▶ EXERCISE DETAILS
Your task is to copy the listing exactly, with the pictures left out.

Data excerpts
::::::::::
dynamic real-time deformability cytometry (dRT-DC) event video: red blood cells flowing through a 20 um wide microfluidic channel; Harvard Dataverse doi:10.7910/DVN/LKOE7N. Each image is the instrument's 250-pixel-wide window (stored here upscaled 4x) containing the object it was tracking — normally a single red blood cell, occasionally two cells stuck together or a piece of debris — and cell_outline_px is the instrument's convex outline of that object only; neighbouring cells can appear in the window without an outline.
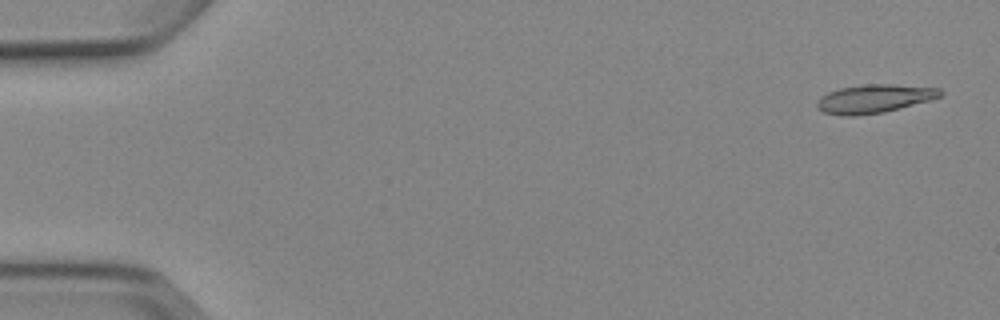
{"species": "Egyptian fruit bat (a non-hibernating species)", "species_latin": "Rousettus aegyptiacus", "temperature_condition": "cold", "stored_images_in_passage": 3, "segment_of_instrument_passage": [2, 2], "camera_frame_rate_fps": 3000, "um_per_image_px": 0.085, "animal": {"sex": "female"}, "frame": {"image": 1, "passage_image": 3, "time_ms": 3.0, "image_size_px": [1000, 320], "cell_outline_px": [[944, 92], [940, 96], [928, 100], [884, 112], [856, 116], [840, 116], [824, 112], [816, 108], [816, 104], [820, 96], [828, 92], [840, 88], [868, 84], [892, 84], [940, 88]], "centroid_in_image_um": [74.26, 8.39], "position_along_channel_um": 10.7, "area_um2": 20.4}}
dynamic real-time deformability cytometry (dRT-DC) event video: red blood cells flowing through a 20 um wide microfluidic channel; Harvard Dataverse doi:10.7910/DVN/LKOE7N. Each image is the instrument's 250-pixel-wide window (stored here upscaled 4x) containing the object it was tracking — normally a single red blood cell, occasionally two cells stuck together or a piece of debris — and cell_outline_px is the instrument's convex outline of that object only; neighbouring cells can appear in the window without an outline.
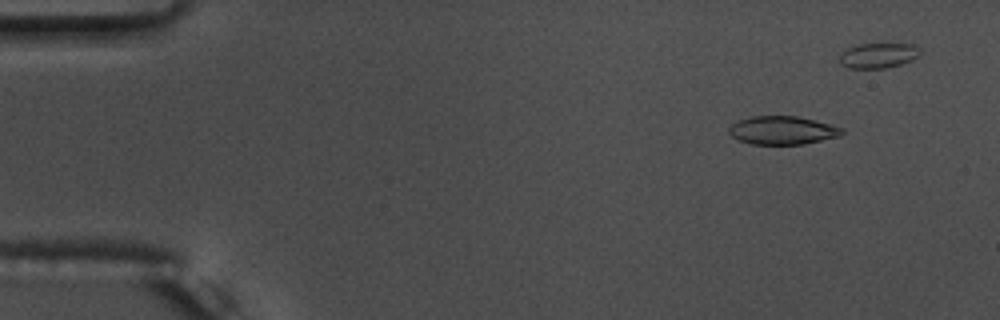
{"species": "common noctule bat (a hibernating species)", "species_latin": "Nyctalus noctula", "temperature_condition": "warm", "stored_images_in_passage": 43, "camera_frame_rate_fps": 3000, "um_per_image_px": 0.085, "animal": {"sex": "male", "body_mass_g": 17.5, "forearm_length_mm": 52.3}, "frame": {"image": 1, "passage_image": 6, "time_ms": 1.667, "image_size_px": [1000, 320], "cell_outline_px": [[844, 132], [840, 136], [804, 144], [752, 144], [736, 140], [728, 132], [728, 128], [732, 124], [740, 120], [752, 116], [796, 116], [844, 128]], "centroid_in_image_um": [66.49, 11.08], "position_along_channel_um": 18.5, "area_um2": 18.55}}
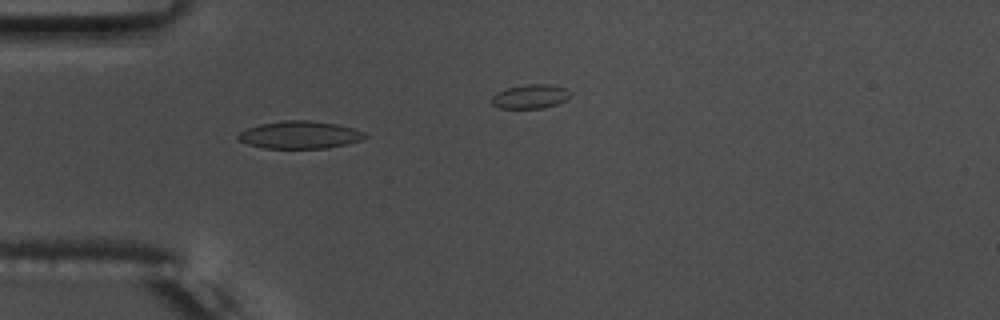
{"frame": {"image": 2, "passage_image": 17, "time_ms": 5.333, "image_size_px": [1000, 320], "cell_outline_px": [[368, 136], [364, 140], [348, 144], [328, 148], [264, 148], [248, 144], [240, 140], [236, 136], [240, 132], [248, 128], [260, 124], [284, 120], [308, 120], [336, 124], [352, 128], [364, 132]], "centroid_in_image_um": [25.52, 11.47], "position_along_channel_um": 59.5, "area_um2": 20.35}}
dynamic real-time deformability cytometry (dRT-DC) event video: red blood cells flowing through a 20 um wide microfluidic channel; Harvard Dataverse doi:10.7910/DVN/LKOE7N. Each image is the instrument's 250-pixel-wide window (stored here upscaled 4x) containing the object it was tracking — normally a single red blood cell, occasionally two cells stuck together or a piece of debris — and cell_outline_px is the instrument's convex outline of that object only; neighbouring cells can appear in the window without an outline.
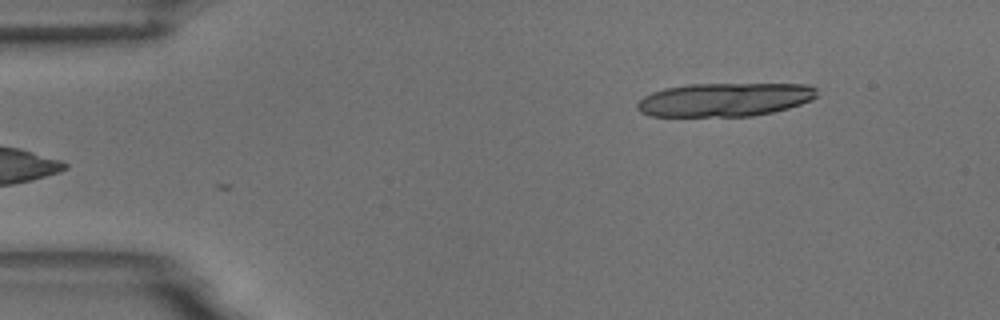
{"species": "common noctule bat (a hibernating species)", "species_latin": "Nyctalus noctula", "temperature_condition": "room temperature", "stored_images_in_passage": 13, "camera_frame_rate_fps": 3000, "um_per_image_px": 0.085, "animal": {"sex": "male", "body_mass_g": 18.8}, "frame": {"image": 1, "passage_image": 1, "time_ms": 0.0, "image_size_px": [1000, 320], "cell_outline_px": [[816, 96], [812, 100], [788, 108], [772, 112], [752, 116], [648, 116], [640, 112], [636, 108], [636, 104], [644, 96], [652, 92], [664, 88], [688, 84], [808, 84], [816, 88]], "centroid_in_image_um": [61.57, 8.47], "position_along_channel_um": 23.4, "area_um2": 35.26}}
::::::::::
▶ TASK ANSWER
dynamic real-time deformability cytometry (dRT-DC) event video: red blood cells flowing through a 20 um wide microfluidic channel; Harvard Dataverse doi:10.7910/DVN/LKOE7N. Each image is the instrument's 250-pixel-wide window (stored here upscaled 4x) containing the object it was tracking — normally a single red blood cell, occasionally two cells stuck together or a piece of debris — and cell_outline_px is the instrument's convex outline of that object only; neighbouring cells can appear in the window without an outline.
{"species": "Egyptian fruit bat (a non-hibernating species)", "species_latin": "Rousettus aegyptiacus", "temperature_condition": "cold", "stored_images_in_passage": 3, "segment_of_instrument_passage": [2, 2], "camera_frame_rate_fps": 3000, "um_per_image_px": 0.085, "animal": {"sex": "female"}, "frame": {"image": 1, "passage_image": 3, "time_ms": 3.0, "image_size_px": [1000, 320], "cell_outline_px": [[944, 92], [940, 96], [928, 100], [884, 112], [856, 116], [840, 116], [824, 112], [816, 108], [816, 104], [820, 96], [828, 92], [840, 88], [868, 84], [892, 84], [940, 88]], "centroid_in_image_um": [74.26, 8.39], "position_along_channel_um": 10.7, "area_um2": 20.4}}
dynamic real-time deformability cytometry (dRT-DC) event video: red blood cells flowing through a 20 um wide microfluidic channel; Harvard Dataverse doi:10.7910/DVN/LKOE7N. Each image is the instrument's 250-pixel-wide window (stored here upscaled 4x) containing the object it was tracking — normally a single red blood cell, occasionally two cells stuck together or a piece of debris — and cell_outline_px is the instrument's convex outline of that object only; neighbouring cells can appear in the window without an outline.
{"species": "common noctule bat (a hibernating species)", "species_latin": "Nyctalus noctula", "temperature_condition": "warm", "stored_images_in_passage": 43, "camera_frame_rate_fps": 3000, "um_per_image_px": 0.085, "animal": {"sex": "male", "body_mass_g": 17.5, "forearm_length_mm": 52.3}, "frame": {"image": 1, "passage_image": 6, "time_ms": 1.667, "image_size_px": [1000, 320], "cell_outline_px": [[844, 132], [840, 136], [804, 144], [752, 144], [736, 140], [728, 132], [728, 128], [732, 124], [740, 120], [752, 116], [796, 116], [844, 128]], "centroid_in_image_um": [66.49, 11.08], "position_along_channel_um": 18.5, "area_um2": 18.55}}
{"frame": {"image": 2, "passage_image": 17, "time_ms": 5.333, "image_size_px": [1000, 320], "cell_outline_px": [[368, 136], [364, 140], [348, 144], [328, 148], [264, 148], [248, 144], [240, 140], [236, 136], [240, 132], [248, 128], [260, 124], [284, 120], [308, 120], [336, 124], [352, 128], [364, 132]], "centroid_in_image_um": [25.52, 11.47], "position_along_channel_um": 59.5, "area_um2": 20.35}}
dynamic real-time deformability cytometry (dRT-DC) event video: red blood cells flowing through a 20 um wide microfluidic channel; Harvard Dataverse doi:10.7910/DVN/LKOE7N. Each image is the instrument's 250-pixel-wide window (stored here upscaled 4x) containing the object it was tracking — normally a single red blood cell, occasionally two cells stuck together or a piece of debris — and cell_outline_px is the instrument's convex outline of that object only; neighbouring cells can appear in the window without an outline.
{"species": "common noctule bat (a hibernating species)", "species_latin": "Nyctalus noctula", "temperature_condition": "room temperature", "stored_images_in_passage": 13, "camera_frame_rate_fps": 3000, "um_per_image_px": 0.085, "animal": {"sex": "male", "body_mass_g": 18.8}, "frame": {"image": 1, "passage_image": 1, "time_ms": 0.0, "image_size_px": [1000, 320], "cell_outline_px": [[816, 96], [812, 100], [788, 108], [772, 112], [752, 116], [648, 116], [640, 112], [636, 108], [636, 104], [644, 96], [652, 92], [664, 88], [688, 84], [808, 84], [816, 88]], "centroid_in_image_um": [61.57, 8.47], "position_along_channel_um": 23.4, "area_um2": 35.26}}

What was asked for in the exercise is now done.